It is commonly viewed as a sexually transmitted disease because sexual contact is the most common method of transmission of the condition among sexually active young people. Treatment usually consists of scabicidal creams.

It is estimated that about 300 million cases of scabies occur annually worldwide, and has been reported for over 2,500 years.

Those are the basics. But let’s take a microscopic look at this condition. I must warn you, though. The details are rather creepy for those who have a natural aversion to bugs.

How does Scabies Start and How do you Get it?

As mentioned, scabies is caused by the human itch mite. A mite is a tiny eight-legged parasite measuring only 1/3 of a millimeter long. It is the female mites that do the infesting.
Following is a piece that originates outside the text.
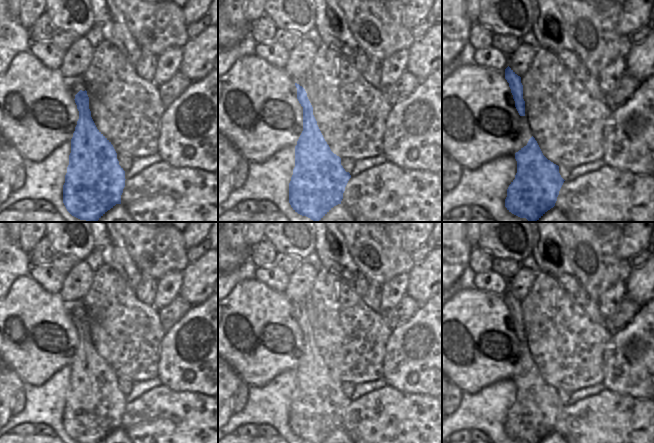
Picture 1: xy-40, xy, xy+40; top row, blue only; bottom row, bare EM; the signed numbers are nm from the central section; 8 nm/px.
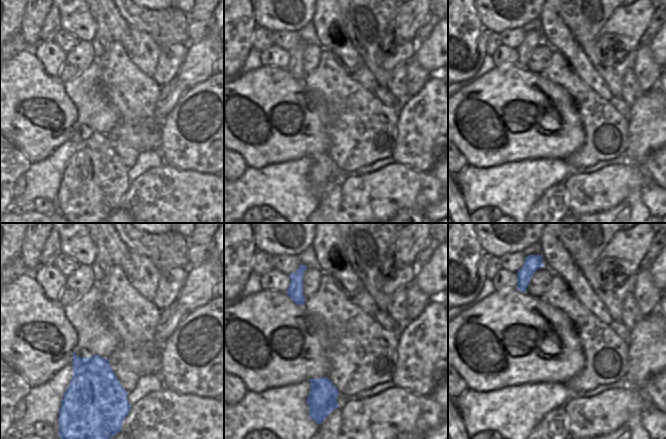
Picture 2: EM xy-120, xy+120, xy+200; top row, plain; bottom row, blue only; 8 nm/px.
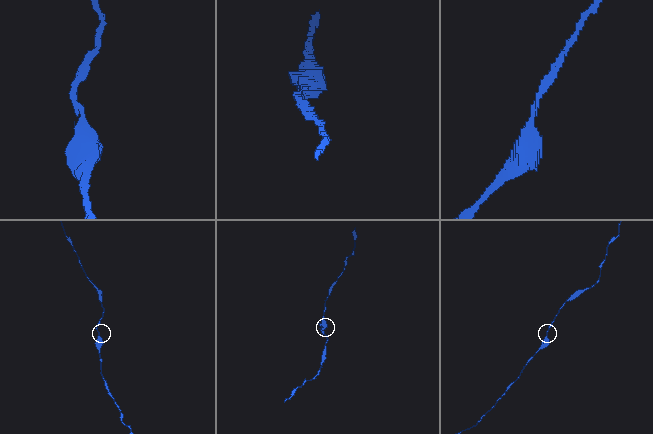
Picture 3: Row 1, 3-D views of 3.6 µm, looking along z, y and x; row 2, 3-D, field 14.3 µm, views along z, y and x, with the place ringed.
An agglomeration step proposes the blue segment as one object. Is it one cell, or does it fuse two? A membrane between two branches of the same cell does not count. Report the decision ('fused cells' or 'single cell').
single cell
The mite is unable to fly or jump, but it does crawl. And, even though they are immobile at temperatures below 20 degrees C (68 F), they can survive for long periods of time at these temperatures.

Since the scabies mite cannot fly or jump, like fleas, they can only move from one person to another through direct, prolonged, skin-to-skin contact. The emphasis here is on prolonged. “It is hard, if not impossible, to catch scabies by shaking hands, hanging your coat next to someone who has it, or even sharing bedclothes that had mites in them the night before ... School settings typically do not provide the level of prolonged personal contact necessary for transmission of the mites.” (Medicinenet.com) Transmission can occur, however, through sexual contact and hugging.

Symptoms & Signs of Scabies

The first time a person is infested, symptoms of itching and rash do not usually appear for up to two months, although a person can still spread the infestation during this time. If a person experiences a recurrence, symptoms appear within one to four days after exposure. Again, even if symptoms are not present, transmission of scabies can still occur until treatment is received that kills the mites and the eggs.

The scabies rash looks like small red bumps and blisters. While the rash can appear anywhere on the body, it usually appears on the:

• webbing between fingers
• wrist
• elbow
• armpits
• penis
• nipples
• waist
• buttocks
• shoulder blades

In infants and young children, the head, face, neck, palms and soles of the feet can also be involved.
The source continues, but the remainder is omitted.